Monday 5 August 2019

Liberals just do not get tactical confrontation

S Jenkins is often a perceptive analyst and has written quite reasonably rational copy about Brexit, despite Remaining, at least until recently. His latest piece shows that he, as much as J Corbyn, have an aversion to any form of negotiation that isn't sitting round a table with a cup of tea being reasonable, and just do not understand confrontation

Johnson is blatantly campaigning  ...[but should really be] in Dublin, the city that holds the key to somehow resolving the Irish backstop and averting a no-deal Brexit.

OK first point is that Government officials probably are 'in Dublin', i.e. talking to Irish official and politicians backstage. To back that up, Johnson is quite rightly indulging in the other part of successful negotiation -- pursuing displays of power to moralise his side (and himself)  and issuing nonspecific threats.

Jenkins wants things kept nice and tidy as in the EC rulebook and will brook no exceptions:

Jeffrey Donaldson, chief whip of the Democratic Unionist party in Westminster, on whose goodwill Johnson wholly relies in the Commons, has dictated that “our bottom line is no hard border on the island of Ireland and no new border between Britain and Northern Ireland”. These are blatantly incompatible. You cannot both be in a customs union and outside it.


But there are already border-like differences between NI and the Republic -- different currency, different laws. People cheerfully travel and work across this 'border', we are told. The real block is EC protectionism and fears of widespread smuggling, already dealt with across many other borders. Varadkar and the EC have weaponised the issue by linking it with Good Friday, and the EC can brook no ambiguity. The current soft 'border' is not seen as dangerous, so why should any extension of it be? Do customs checks at ports have the same kind of symbolic significance and basic disruption that we are told haunts traffic barriers and armed border guards?

Jenkins knows this:


The only conceivable way through is some fudge to define “hard border” as somehow a soft one. [just as Good Friday did] It must still be a border, but at least some verbal compromise might kick the can down the road.

Who is against such a compromise? The UK, even under May, advocated this and said it would never impose a new hard border. Jenkins wants to ignore the role of the EC and do the easier thing --  kick Johnson and support the gallant Celts:

The compromise can come from only one quarter, Ireland’s prime minister, Leo Varadkar. Yet Johnson has not had the guts to meet him....Only Varadkar can reassure the 27 EU states that a transitional UK withdrawal agreement is feasible. He and Johnson must do a deal, and desperately soon.

Of course, the 27 EU states might want to urge Varadkar to make a deal too. The British and Irish Governments and the EU are no doubt exploring a deal away from the public gaze. Why should Jenkins suddenly get impressed by silly symbolism whereby Johnson must go to Dublin and the two leaders participate in one of those staged meetings for TV like Trump and Putin? This sort of show is also campaigning really.

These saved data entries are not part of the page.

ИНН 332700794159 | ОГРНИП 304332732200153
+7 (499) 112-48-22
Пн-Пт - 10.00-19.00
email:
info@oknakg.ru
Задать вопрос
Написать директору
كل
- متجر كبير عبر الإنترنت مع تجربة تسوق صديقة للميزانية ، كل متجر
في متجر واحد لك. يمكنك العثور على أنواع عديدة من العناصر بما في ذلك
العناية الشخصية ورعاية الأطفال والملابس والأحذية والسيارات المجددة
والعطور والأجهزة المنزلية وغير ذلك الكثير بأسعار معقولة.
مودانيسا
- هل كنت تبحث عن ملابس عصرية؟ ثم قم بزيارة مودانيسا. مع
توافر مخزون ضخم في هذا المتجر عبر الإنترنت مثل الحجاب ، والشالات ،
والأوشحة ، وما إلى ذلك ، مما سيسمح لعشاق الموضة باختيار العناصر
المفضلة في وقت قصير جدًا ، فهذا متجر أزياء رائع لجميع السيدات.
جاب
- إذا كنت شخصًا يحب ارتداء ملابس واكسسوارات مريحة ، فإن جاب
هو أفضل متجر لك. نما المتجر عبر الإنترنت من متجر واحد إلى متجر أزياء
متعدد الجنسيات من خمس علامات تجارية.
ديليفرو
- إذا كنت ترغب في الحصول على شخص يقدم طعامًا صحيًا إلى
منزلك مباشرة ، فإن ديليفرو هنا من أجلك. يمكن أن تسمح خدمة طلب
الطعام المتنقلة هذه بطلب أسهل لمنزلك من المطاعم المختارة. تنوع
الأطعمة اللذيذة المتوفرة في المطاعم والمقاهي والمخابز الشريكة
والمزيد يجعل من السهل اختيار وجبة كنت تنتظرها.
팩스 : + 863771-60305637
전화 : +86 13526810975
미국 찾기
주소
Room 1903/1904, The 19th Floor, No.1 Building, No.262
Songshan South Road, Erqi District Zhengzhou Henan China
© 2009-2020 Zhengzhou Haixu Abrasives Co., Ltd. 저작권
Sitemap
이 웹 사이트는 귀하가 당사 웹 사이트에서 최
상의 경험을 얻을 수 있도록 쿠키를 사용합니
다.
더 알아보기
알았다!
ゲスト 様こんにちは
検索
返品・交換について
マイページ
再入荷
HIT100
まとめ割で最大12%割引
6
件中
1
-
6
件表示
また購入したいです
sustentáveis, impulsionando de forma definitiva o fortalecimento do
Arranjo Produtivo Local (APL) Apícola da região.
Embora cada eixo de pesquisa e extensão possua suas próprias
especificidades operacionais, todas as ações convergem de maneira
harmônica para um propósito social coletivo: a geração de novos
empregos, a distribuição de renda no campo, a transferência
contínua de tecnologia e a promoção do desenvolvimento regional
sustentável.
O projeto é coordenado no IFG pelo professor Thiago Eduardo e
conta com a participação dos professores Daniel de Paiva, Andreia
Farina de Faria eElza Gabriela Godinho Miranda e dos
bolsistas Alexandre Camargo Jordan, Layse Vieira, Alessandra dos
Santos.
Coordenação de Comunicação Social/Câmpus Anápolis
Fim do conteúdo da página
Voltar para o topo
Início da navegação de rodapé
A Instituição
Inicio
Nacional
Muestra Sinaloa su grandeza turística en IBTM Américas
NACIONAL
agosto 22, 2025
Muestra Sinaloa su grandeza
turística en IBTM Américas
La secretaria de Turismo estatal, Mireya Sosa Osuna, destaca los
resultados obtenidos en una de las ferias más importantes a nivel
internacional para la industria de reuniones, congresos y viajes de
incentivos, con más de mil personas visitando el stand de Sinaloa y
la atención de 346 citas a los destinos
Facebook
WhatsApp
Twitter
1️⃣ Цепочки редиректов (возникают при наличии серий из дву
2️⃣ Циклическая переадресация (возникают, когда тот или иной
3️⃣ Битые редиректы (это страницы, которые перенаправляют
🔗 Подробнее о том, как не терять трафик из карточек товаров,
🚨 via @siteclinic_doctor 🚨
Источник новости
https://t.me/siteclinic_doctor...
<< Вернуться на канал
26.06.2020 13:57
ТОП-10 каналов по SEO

Jenkins ends with a very old-fashioned conspiracy theory. Why does Parliament [somehow] not insist the two leaders meet?


Britain’s supposed leaders are currently in the grip of two followers of Leon Trotsky – namely Cummings and Jeremy Corbyn’s chief strategist Seumus Milne.
That confrontation might help concentrate EC minds is demonstrated in the Times today (subscription still required):


It is not just British jobs that are at risk from a no-deal Brexit. As the clock counts down to October 31, everyone from French fishermen to German car workers is hoping an agreement can be reached


Belgian officials admit that the government will have an uphill struggle to convince the country’s voters that the economic impact of no-deal is a price worth paying to preserve the principle of solidarity with Ireland and the integrity of the single market.

Of course, threats from one side bring forth threats from the other.In this case, France is threatening to ban UK fish exports. In an older case,the threat by Democrat US Congresspeople to block a trade deal with the USA if the Irish are cross was met with a declaration by Republican Congresspeople that they would help the UK in any way possible.

We shall see who the Owl of Minerva craps on first.